Editorial: Teacher makes case for statewide sex-ed guidelines
A totally irresponsible act or a calculated ploy?
That’s a question only the Dracut High School teacher placed on administrative leave for distributing “a highly inappropriate survey” in class can answer.
We can’t imagine this unnamed male teacher could have imagined any other response than the one that occurred.
If he didn’t, he’s as naïve as the students he supposedly believed required education on this third-rail subject.
Dracut Superintendent of Schools Steven Stone took action after learning that one of his educators distributed a survey titled the “Sexual Temperament Questionnaire,” which appeared in the 2015 best-selling book “Come as You Are: The Surprising New Science That Will Transform Your Sex Life.”
According to the website for publishing company Simon and Schuster, the book, a New York Times bestseller, “used groundbreaking science and research to prove that the most important factor in creating and sustaining a sex life filled with confidence and joy is not what the parts are or how they’re organized, but how you feel about them.”
A copy of the questionnaire, obtained by the newspaper, includes two sections, titled “Inhibitors” and “Excitors,” which include graphic statements and questions.
After each statement, the questionnaire participant, on a 0-4 scale, is asked to pick a number that bests represents them; the higher the number, the closer the resemblance.
The numbers are then tabulated to determine the questionnaire participant’s sexual temperament — how sensitive they are to sexual inhibitors and exciters — and where they fit in statistically among others who have taken the questionnaire.
As expected, the questionnaire created a social-media stir, with differing opinions on the teacher’s decision.
The absence of a statewide policy on what sex education in public schools should include invites incidents like the one that’s now embroiled Dracut.
According to Megara Bell, director of Partners in Sex Education, Massachusetts is among a handful of states that doesn’t require sexual health education to be medically accurate, age appropriate, or inclusive.
A bill that’s been passed twice by the Senate but stalled in the House could remedy that critical omission.
First-term Lowell state Rep. Vanna Howard is among the lawmakers that support the Healthy Youth Act, which again will be taken up in the current legislative session.
It would provide medically accurate, age appropriate sexual health education regardless of gender, race, disability status, or sexual orientation.
Supporters say statewide standards for comprehensive sexual education would help protect students from contracting sexually transmitted infections.

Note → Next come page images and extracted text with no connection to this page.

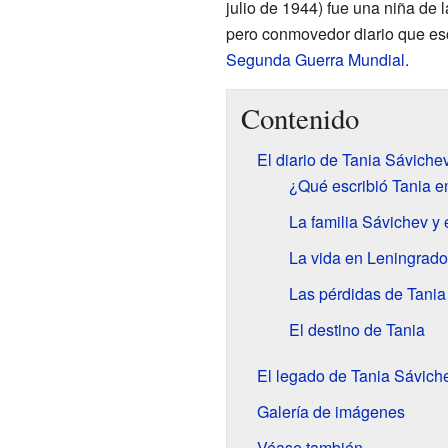
julio de 1944) fue una niña de 
pero conmovedor diario que esc
Segunda Guerra Mundial
.
Contenido
El diario de Tania Sáviche
¿Qué escribió Tania en
La familia Sávichev y el
La vida en Leningrado 
Las pérdidas de Tania
El destino de Tania
El legado de Tania Sávich
Galería de imágenes
Véase también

Specifically, the bill’s language would require school districts to cover a wide range of topics in sexual health classes, including sexual development, benefits of abstinence or delaying sexual activity, prevention of sexually transmitted infections, forming healthy relationships, skills to recognize and prevent dating violence, and age-appropriate information about gender identity and sexual orientation.
The curriculum would be medically accurate, which the legislation defines as supported by peer-reviewed research conducted in compliance with accepted scientific methods and topics suitable for children based on developing cognitive, emotional and behavioral capacity typical for an age group.
Previous versions of this bill allowed parents or guardians to review instruction materials beforehand and remove their children from the program if they wish.
Lawmakers have filed the Healthy Youth Act for the past 10 years; it received the Senate’s approval in 2017 and 2020.
The Dracut sex-questionnaire uproar strengthens the case for the necessity of the information this bill would impart.
Maybe that was the motivating factor behind this teacher’s unilateral act of educational disobedience, designed to highlight a critical need that both the state education establishment and Legislature have failed to address.